EXTRACT TO READ |
This is the contents of dynamic1.sh. I know there will be better ways to do this but I just need a list of servers based on a matching variable in the JSON output that ansible can use.
$ cat dynamic1.sh
#!/bin/bash
echo "{"
echo " \"all\": {"
echo " \"hosts\": {"
curl --silent -X GET https://url.com/api/servers -H "Authorization: Token $token" -H "Content-Type: text/json" -H "Accept:application/json" | jq -r '.Result.servers[] | select(.ansible_local.local.local_facts.instance_type | tostring | contains("t2.micro")) | (.ansible_fqdn+"\": null,")' | sed 's/^/"/g'
echo " }"
echo " }"
echo "}"
Can anyone give me any help on why ansible accepts the file but not the output of the script?
In contrary to the Ansible inventory format, the inventory plugin script.py expects the attribute hosts to be a list (e.g. hosts:[ host1, host2, host3 ]) not a dictionary (e.g. hosts:{ host, host2, host3 }).

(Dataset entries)
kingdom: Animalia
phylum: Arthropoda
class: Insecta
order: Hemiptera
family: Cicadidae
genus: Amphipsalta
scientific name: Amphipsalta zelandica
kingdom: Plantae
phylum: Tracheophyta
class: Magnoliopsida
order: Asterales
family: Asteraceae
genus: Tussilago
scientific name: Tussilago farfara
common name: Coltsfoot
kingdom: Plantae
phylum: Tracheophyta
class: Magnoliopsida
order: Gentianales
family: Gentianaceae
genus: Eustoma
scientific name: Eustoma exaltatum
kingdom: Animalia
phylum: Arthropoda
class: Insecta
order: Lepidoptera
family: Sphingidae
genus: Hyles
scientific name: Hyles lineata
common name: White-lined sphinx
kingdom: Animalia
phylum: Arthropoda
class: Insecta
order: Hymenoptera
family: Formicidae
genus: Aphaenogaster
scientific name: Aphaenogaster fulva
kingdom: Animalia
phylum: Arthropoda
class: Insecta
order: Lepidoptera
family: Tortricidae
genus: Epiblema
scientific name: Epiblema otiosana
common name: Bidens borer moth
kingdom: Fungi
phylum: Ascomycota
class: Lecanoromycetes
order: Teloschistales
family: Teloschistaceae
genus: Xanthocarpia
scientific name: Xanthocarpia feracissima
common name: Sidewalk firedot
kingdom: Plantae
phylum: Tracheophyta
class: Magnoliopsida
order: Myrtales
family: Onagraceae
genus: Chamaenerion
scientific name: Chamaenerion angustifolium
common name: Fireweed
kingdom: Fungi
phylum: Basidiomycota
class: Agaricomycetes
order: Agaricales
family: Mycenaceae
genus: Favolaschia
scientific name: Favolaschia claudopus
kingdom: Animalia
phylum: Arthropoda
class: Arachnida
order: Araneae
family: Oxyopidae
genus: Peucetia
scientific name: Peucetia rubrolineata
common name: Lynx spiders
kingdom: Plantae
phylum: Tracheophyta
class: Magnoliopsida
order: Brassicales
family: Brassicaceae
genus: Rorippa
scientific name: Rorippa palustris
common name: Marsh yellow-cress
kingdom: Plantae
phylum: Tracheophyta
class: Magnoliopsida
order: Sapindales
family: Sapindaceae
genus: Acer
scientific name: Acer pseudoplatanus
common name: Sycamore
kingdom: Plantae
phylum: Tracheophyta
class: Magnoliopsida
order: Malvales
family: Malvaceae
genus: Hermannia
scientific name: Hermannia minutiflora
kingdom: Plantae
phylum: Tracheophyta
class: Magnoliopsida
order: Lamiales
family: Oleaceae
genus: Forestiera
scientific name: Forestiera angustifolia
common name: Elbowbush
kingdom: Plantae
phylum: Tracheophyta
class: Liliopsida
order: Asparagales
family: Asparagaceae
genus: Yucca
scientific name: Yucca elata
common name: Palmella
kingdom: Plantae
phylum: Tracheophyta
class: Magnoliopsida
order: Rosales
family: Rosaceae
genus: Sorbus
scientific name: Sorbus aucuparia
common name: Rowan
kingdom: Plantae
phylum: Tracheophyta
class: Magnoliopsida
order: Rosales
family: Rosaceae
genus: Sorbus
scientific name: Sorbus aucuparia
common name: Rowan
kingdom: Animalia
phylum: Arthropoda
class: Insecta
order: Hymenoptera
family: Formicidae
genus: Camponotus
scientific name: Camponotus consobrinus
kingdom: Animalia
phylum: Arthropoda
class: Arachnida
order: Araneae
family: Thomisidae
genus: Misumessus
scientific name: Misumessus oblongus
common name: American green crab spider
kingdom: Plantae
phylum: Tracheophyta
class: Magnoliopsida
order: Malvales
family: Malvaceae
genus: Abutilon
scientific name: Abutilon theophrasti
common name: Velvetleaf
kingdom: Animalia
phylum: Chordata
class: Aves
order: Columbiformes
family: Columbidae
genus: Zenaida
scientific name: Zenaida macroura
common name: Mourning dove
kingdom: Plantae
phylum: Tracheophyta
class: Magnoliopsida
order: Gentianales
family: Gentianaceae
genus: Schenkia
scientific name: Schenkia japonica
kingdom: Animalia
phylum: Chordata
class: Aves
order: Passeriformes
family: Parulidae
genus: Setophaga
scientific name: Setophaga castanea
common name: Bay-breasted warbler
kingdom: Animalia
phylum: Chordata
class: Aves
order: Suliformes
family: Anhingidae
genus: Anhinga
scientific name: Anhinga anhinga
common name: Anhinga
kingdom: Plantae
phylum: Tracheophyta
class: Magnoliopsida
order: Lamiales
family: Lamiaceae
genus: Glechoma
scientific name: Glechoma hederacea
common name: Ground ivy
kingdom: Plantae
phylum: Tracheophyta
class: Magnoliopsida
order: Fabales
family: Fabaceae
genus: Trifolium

ASSIGNMENT 1 | In the post about the Ansible inventory script, what type does the plugin script.py expect the hosts attribute to be?
ASSIGNMENT 2 | Write the next part of the post about the Ansible inventory script, picking up after its last sentence.
The records are separate from the post about the Ansible inventory script.

ANSWER SECTION 1 | It expects hosts to be a list, not a dictionary.

ANSWER SECTION 2 |
Inventory plugin yaml.py works with dictionaries of hosts
The JSON (or YAML, because JSON is a subset of YAML) inventory works fine
shell> cat hosts.json
{
"all": {
"hosts": {
"ip-172-31-39-30.eu-west-1.compute.internal",
"ip-172-31-44-224.eu-west-1.compute.internal",
"ip-172-31-42-6.eu-west-1.compute.internal",
"ip-172-31-32-68.eu-west-1.compute.internal"
}
}
}
shell> ansible-inventory -i hosts.json --list -vvv
...
Parsed /scratch/tmp/hosts.json inventory source with yaml plugin
{
"_meta": {
"hostvars": {}
},
"all": {
"children": [
"ungrouped"
]
},
"ungrouped": {
"hosts": [
"ip-172-31-32-68.eu-west-1.compute.internal",
"ip-172-31-39-30.eu-west-1.compute.internal",
"ip-172-31-42-6.eu-west-1.compute.internal",
"ip-172-31-44-224.eu-west-1.compute.internal"
]
}
}
But, the same file provided by the script will fail
shell> cat hosts.sh
#!/bin/bash
cat hosts.json
shell> ansible-inventory -i hosts.sh --list -vvv
...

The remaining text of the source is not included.